Дочь же визиря улыбнулась и сказала:

— Но назидание это — ничто в сравнении с тем, которое можно извлечь из рассказа о бездонном сокровище!

И Шахрияр сказал:

— Я не знаю этого сокровища, Шахерезада!

И Шахерезада сказала:

БЕЗДОННОЕ СОКРОВИЩЕ

Рассказывали мне, о царь благословенный, обладающий утонченным обращением, что халиф Гарун аль-Рашид, самый щедрый и великодушный государь своего времени, имел иногда слабость — а один Аллах без слабости! — хвастаться в разговоре, что никто из живых не может сравниться с ним в щедрости и великодушии.

И вот однажды, когда он пустился расхваливать себя за все дары свои, которые, в сущности, и были даны ему Воздаятелем для обнаружения его щедрости, великий визирь Джафар решил в своей любвеобильной душе, что не следует, чтобы господин его продолжал грешить против смирения перед Аллахом. И взял он на себя смелость открыть ему глаза. И пал он ниц между рук его и, три раза прикоснувшись к земле, сказал ему:

— О эмир правоверных, о венец голов наших, прости раба твоего, осмеливающегося возвысить в твоем присутствии свой голос, чтобы напомнить тебе, что главная добродетель правоверного — смирение перед Аллахом и что добродетель эта — единственная вещь, которою может гордиться земное создание. Ибо все блага земные, и все богатства ума, и все свойства души представляют собой только дар Всевышнего — да будет хвала Ему! Человек же не должен гордиться этим даром в большей степени, чем дерево своими плодами или море водой, посылаемой ему небом. Что же касается восхваления твоей щедрости, то предоставь это твоим подданным, которые непрестанно благодарят небо, даровавшее им родиться под твоею властью, и для которых нет высшего удовольствия, как произносить имя твое с благодарностью. — Затем он прибавил: — Впрочем, о господин мой, не думай, что ты единственный, которого Аллах осыпал бесценными дарами Своими. Знай же, что есть в городе Басре юноша, простой смертный, который живет с большей пышностью и великолепием, чем самые могущественные цари. Зовут его Абулькассем, и ни один из государей вселенной, и даже сам эмир правоверных, не сравнится с ним в щедрости и великодушии.

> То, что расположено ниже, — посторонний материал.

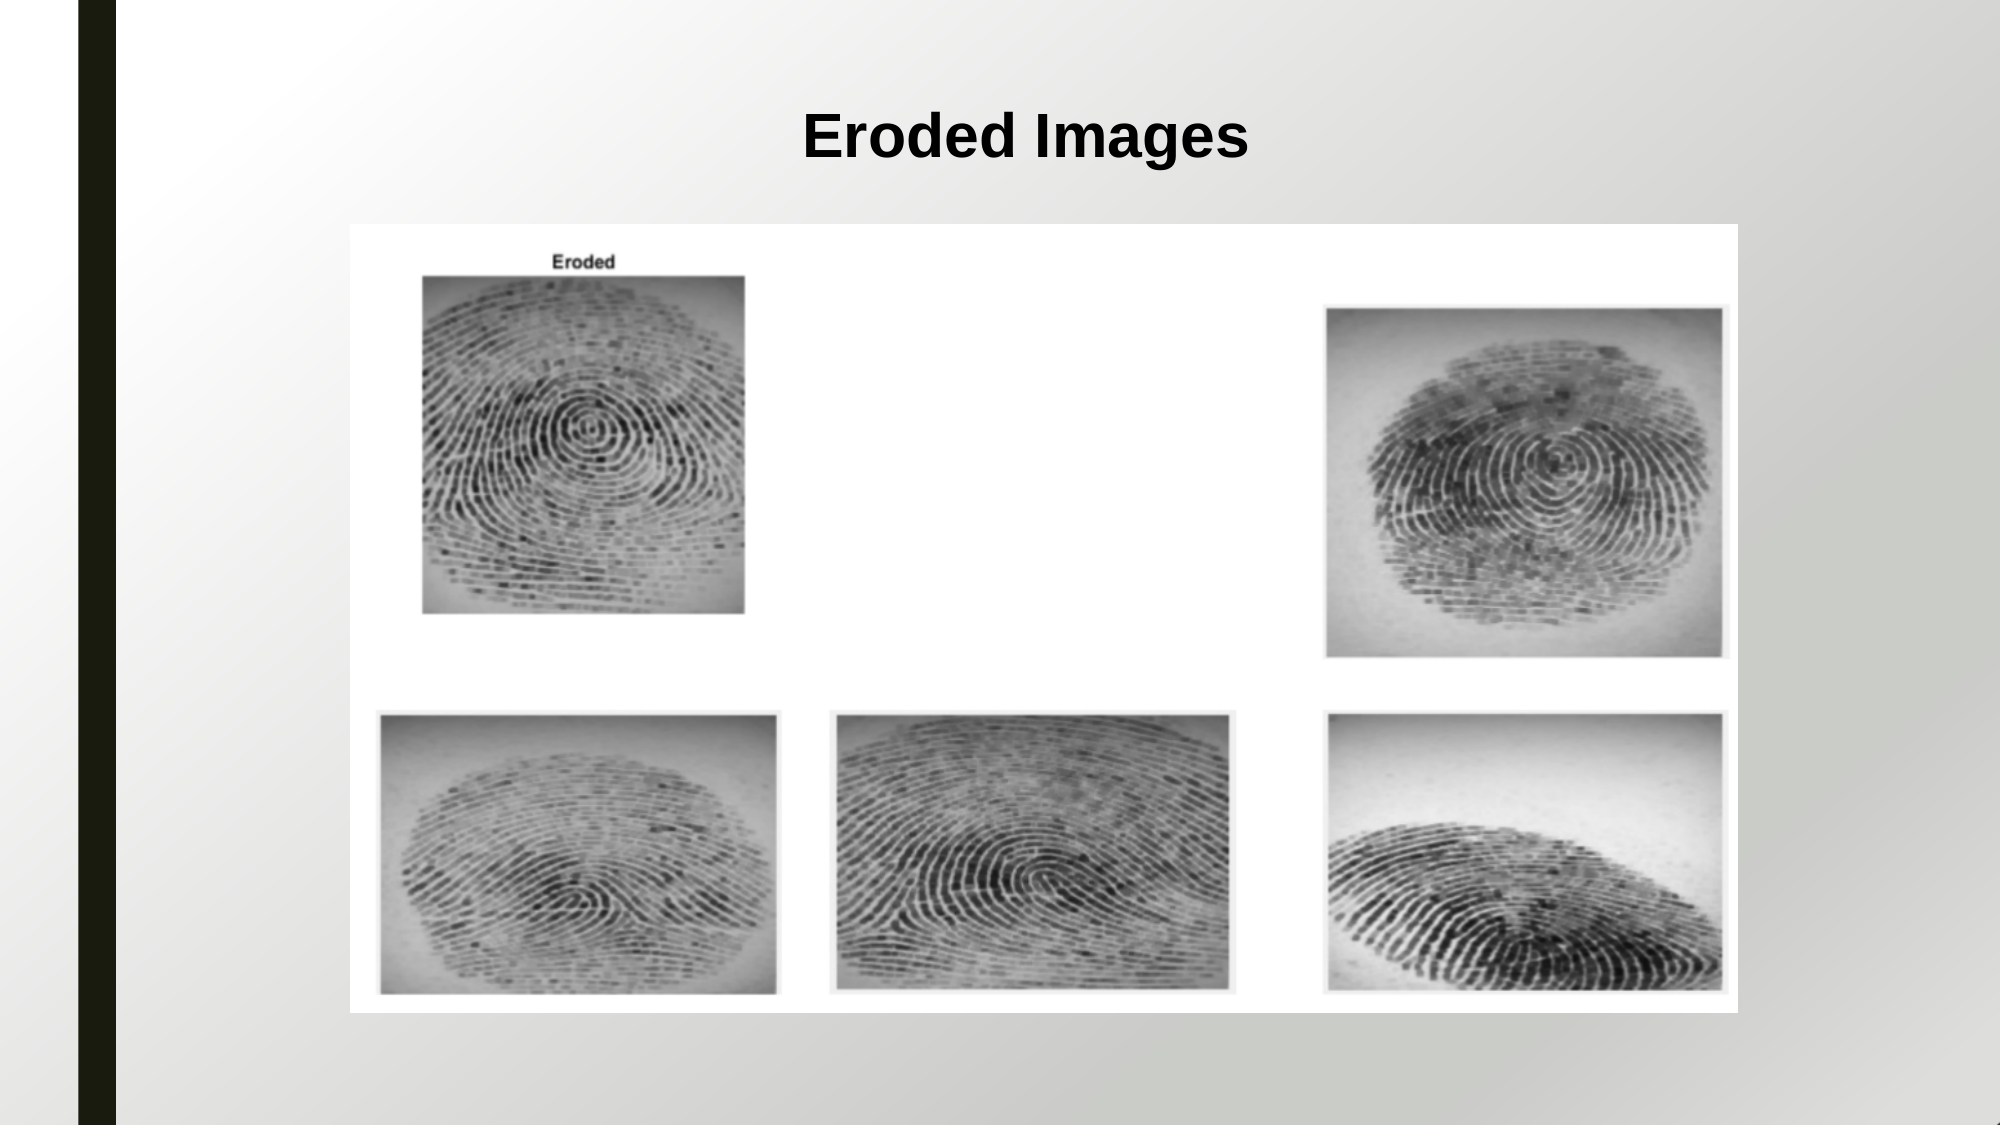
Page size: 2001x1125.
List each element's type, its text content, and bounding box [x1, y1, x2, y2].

text_box Eroded Images [787, 87, 1332, 223]
picture [0, 0, 78, 1125]
picture [116, 0, 2000, 1125]
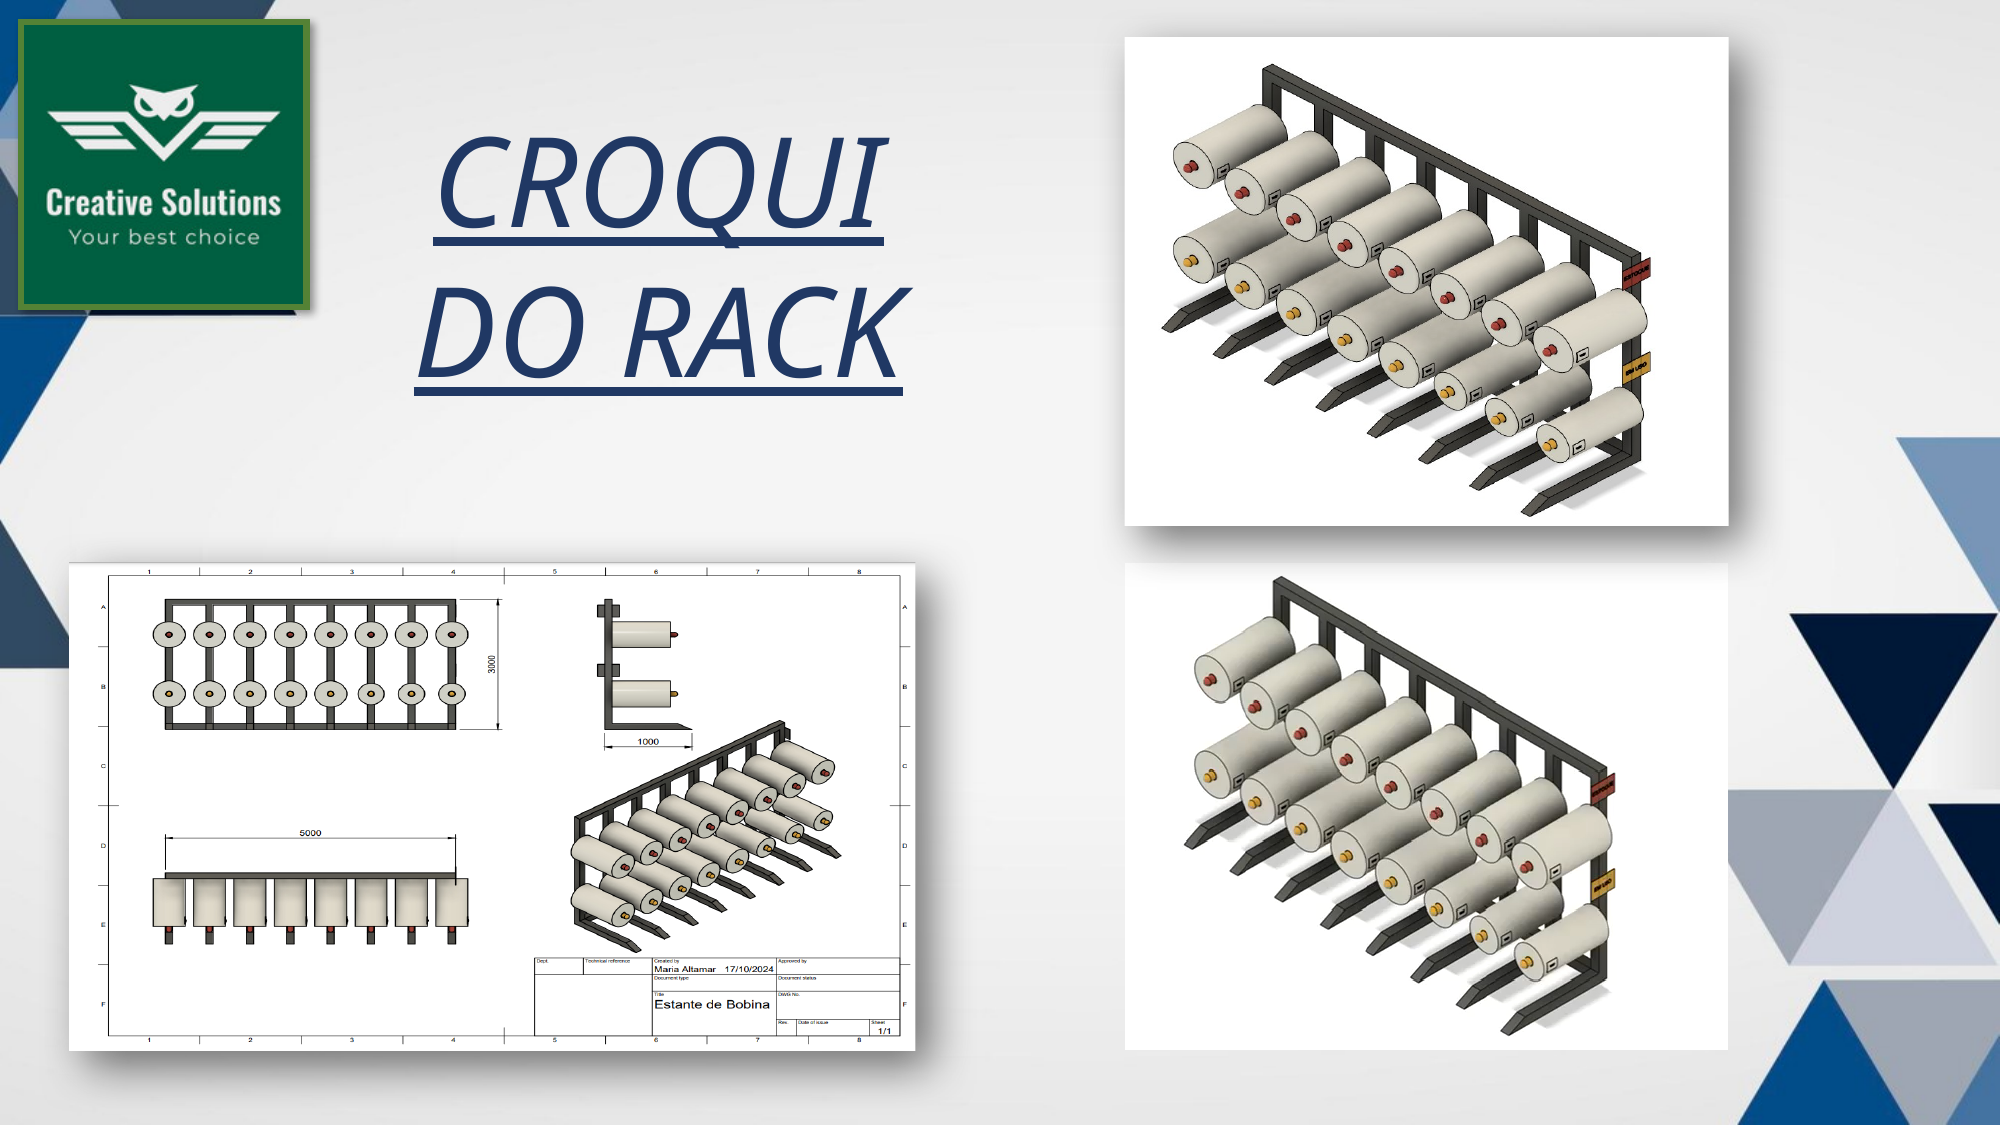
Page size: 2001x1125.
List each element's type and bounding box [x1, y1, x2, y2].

list [1124, 562, 1729, 1051]
picture [0, 0, 2000, 1125]
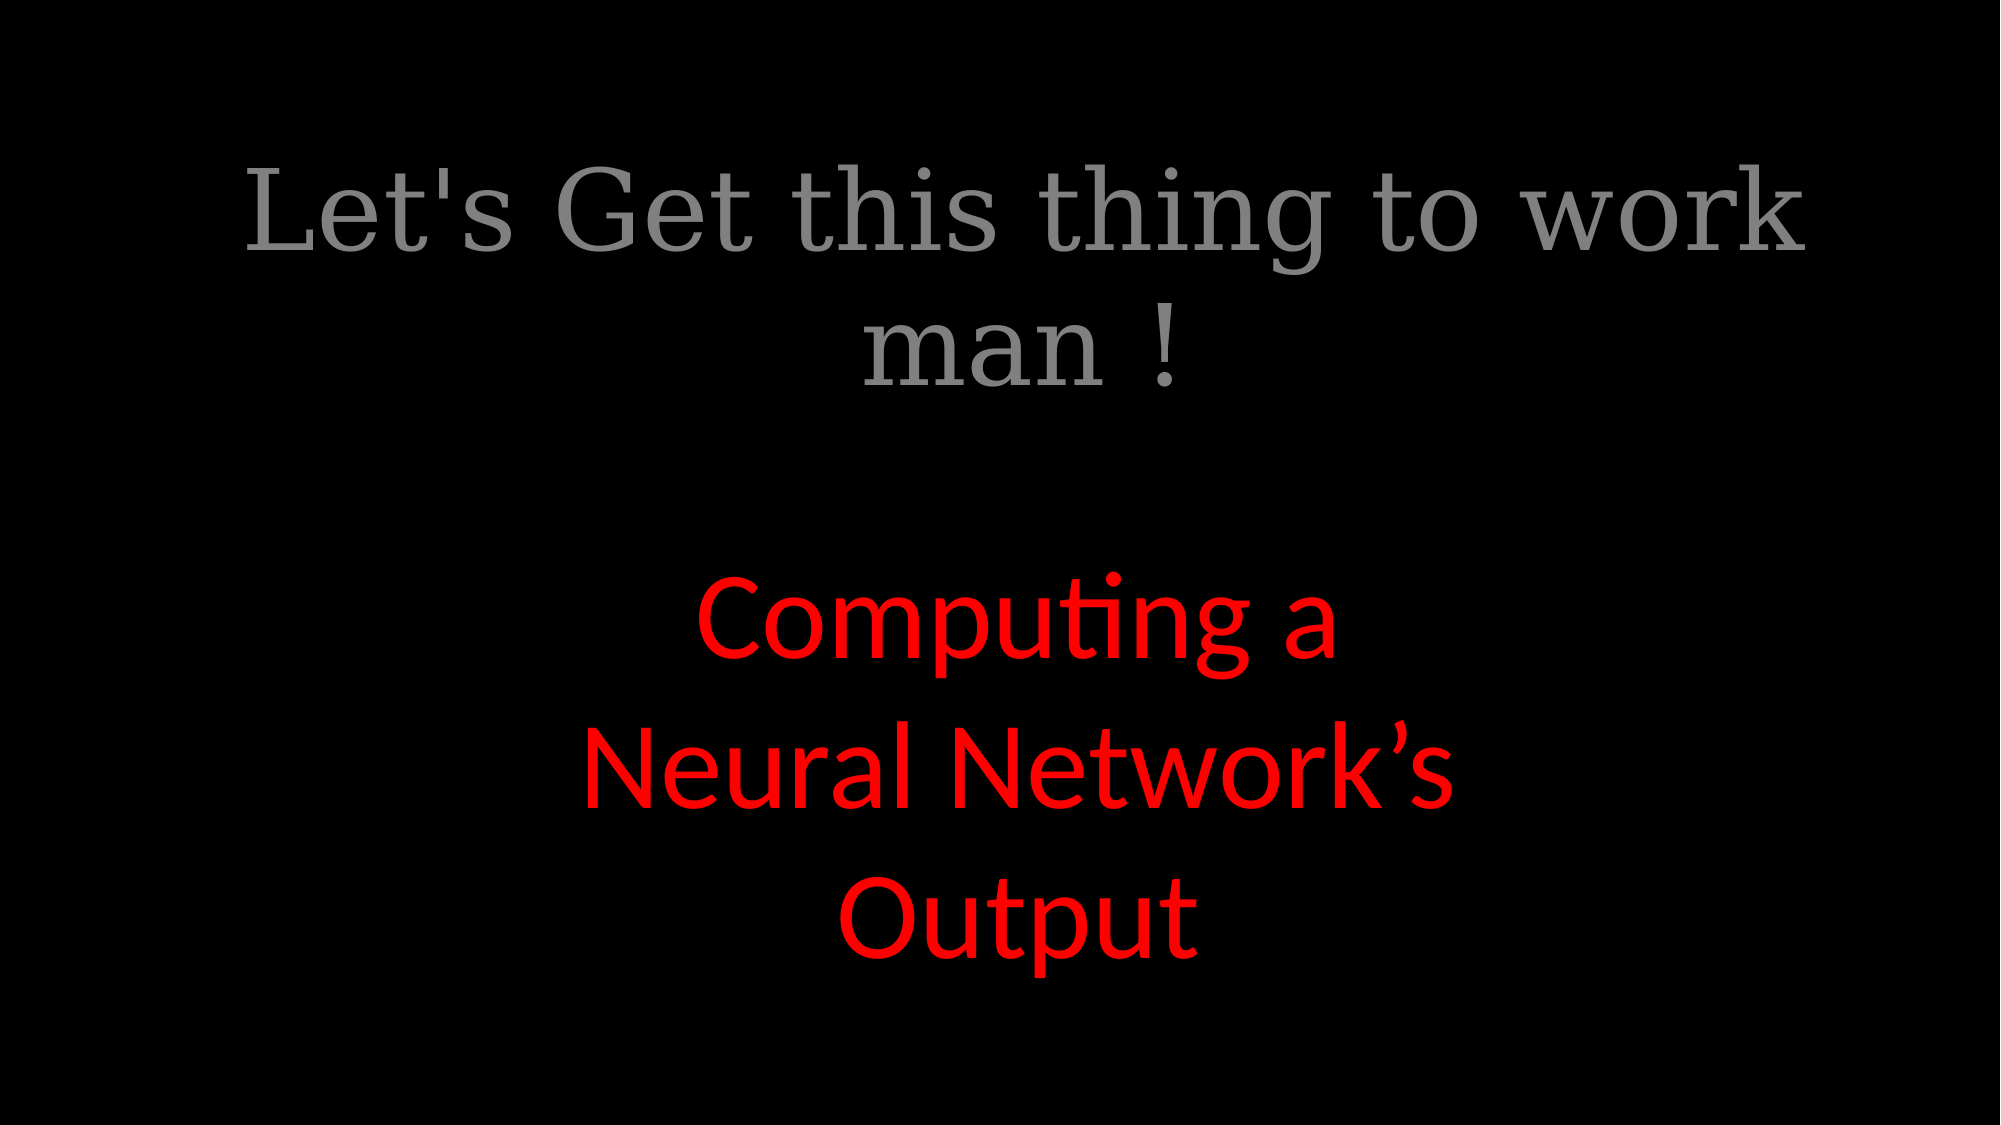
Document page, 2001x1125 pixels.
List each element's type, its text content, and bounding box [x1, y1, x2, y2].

На этом месте своего повествования Шахерезада заметила, что наступает утро, и скромно умолкла.

Когда же наступила

ВОСЕМЬСОТ ДВАДЦАТЬ ВТОРАЯ НОЧЬ,

она сказала:

Его зовут Абулькассем, и ни один из государей вселенной, и даже сам эмир правоверных, не сравнится с ним в щедрости и великодушии.

Когда халиф услышал эти слова своего визиря, раздражение его достигло крайних пределов, и лицо его покраснело, а глаза запылали гневом; и, надменно посмотрев на Джафара, он сказал ему:

— Беда на голову твою, о собака среди визирей! Как смеешь ты лгать перед повелителем своим, забывая, что подобное поведение ведет к неминуемой смерти?!

А Джафар отвечал:

— Клянусь головой, о эмир правоверных, слова, которые я осмелился произнести в твоем присутствии, суть слова истины. И если потерял я все доверие в твоих глазах, ты можешь проверить мои слова, а затем наказать меня, если найдешь их лживыми. Что же касается меня, о господин мой, то утверждаю без колебаний, что во время моего последнего путешествия в Басру я был изумлен гостеприимством юного Абулькассема. И глаза мои не забыли того, что видели, а уши мои — того, что слышали, а ум мой — того, что привело его в восхищение. Вот почему даже под страхом навлечь на себя немилость моего повелителя, я не мог удержаться и не провозгласить Абулькассема самым великодушным человеком своего времени. — И, сказав это, Джафар замолк.

Халиф же, придя в величайшее бешенство, сделал начальнику стражи знак схватить Джафара.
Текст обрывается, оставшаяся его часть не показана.